Well, that’s what the website is. We’ve got tools, we’ve got calculators, we’ve got blogs, we’ve got an agent finder to get you connected to the people that you need. We have all kinds of stuff to open your mind and broaden your horizons. Get on the website and see everything that we have to offer. Mr. Dave Meyer, what has the On The Market research team been up to this month?

Dave:
One thing that I personally have been looking into and we actually show that just came out yesterday with Ken Johnson, who’s a professor at Florida Atlantic University is rent verses buy. This is a time tested debate. I’m sure you’ve had this conversation with people a million times. But usually, there’s at least a clear option, and right now with rent going up so quickly, and we’re seeing home prices go up as well, they’re both at all-times high, it brings up a very reasonable question of, what is the right living situation for people right now?
Even if you’re not an investor yet, have you run into this at all, or are any of your clients running into the situation where they’re saying, “Oh, it’s actually probably better to rent right now than to buy just where we are in the market cycle?”

David:
I’m hearing people say that they believe the market’s going to continue to go down. People who think that prices are on the way down, yes, they’re saying, “I’m going to rent because I’m waiting. I think that I’m going to have more opportunity later.” But I still haven’t seen anybody where renting is cheaper than buying if they buy right. If you’re trying to buy a luxury property, a really nice, comfortable home, renting is usually cheaper.
But what I’ve learned about real estate is that we often look at it in terms of money, but money is very difficult to tie down because the value of it changes so quickly. It’s often better to look at in terms of time. If you look at how rents are increasing, many times people will find that by year three, four or five, buying is cheaper than renting, and then for the rest of the time you own that house, it becomes exponentially more cheap to own than rent.
That’s before you include a strategy like house hacking. A lot of people can go out there and buy a property, rent out part of it. They’re not living for free, but they’re living for less than what their rent would’ve been, particularly in the more expensive markets like Denver and in the Bay Area. Any market where you’re seeing a lot of appreciation, the rents are going up as well.

Dave:
Totally. I think that a lot of the media, or people who just aren’t as familiar with real estate investing, put up this false dichotomy. It’s buy or rent.

David:
Yes.

Dave:
As real estate investors, we know there are other options, right? Like you just said, house hacking is a great option. Actually, the first investment I bought, I was going to house hack, and then I found a cheaper apartment and then never wound up house hacking it and just renting it out and continuing to rent myself because it was a better financial decision. I think it’s a good question and it is worth. I think people really …
The question is good because people should be examining what the cheapest way for them to live is because it’s such a big expense that if house hacking or if renting and reinvesting the money into something else is a good option for you, that can free up a lot of cash with which you can invest or improve your financial position. I do think it’s worth people examining, but the dichotomy of just renting versus buying is too simple.

### DATA TO EXAMINE
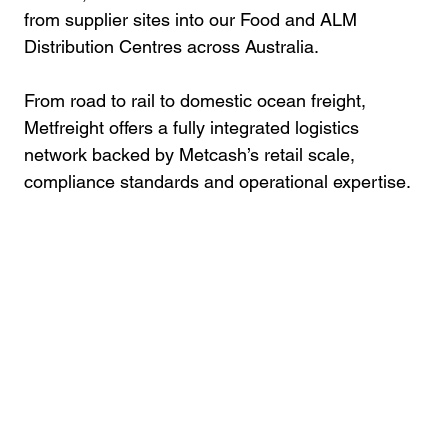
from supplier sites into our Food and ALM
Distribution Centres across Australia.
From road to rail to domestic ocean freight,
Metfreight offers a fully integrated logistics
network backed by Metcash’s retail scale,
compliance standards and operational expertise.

==

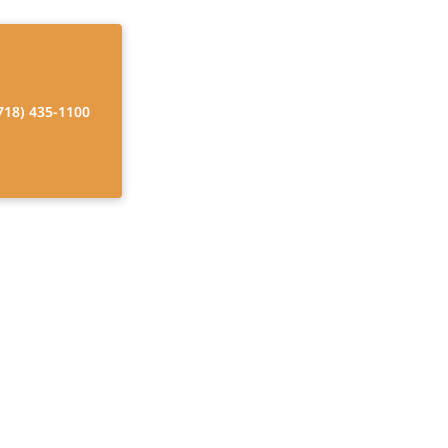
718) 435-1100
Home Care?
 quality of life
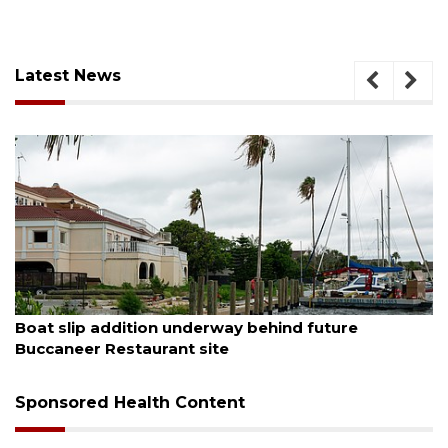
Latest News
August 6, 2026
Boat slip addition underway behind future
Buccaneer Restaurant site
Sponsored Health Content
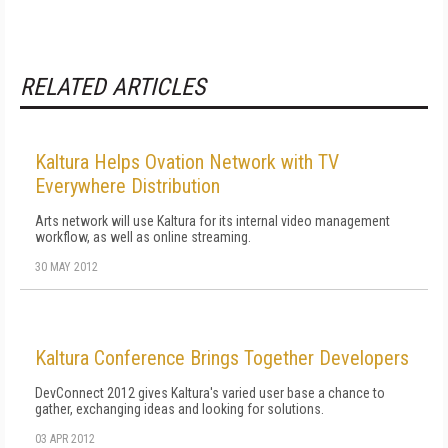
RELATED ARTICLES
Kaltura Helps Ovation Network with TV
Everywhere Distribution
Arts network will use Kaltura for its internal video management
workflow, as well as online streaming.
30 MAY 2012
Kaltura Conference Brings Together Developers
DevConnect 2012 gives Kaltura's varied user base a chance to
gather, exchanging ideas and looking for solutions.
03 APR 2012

---

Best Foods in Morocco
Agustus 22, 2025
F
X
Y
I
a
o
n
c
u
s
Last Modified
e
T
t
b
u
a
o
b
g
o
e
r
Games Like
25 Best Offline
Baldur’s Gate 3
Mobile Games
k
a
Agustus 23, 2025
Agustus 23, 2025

### WHAT THIS TASK INVOLVES
Answer these questions from the rent-versus-buy conversation:
1. At which university is Ken Johnson a professor?
2. By which years of ownership does David say buying is often cheaper than renting?
3. Which two expensive markets does David name when discussing house hacking?

### REPLY TO THE EXERCISE
1. Florida Atlantic University
2. Year three, four or five
3. Denver and the Bay Area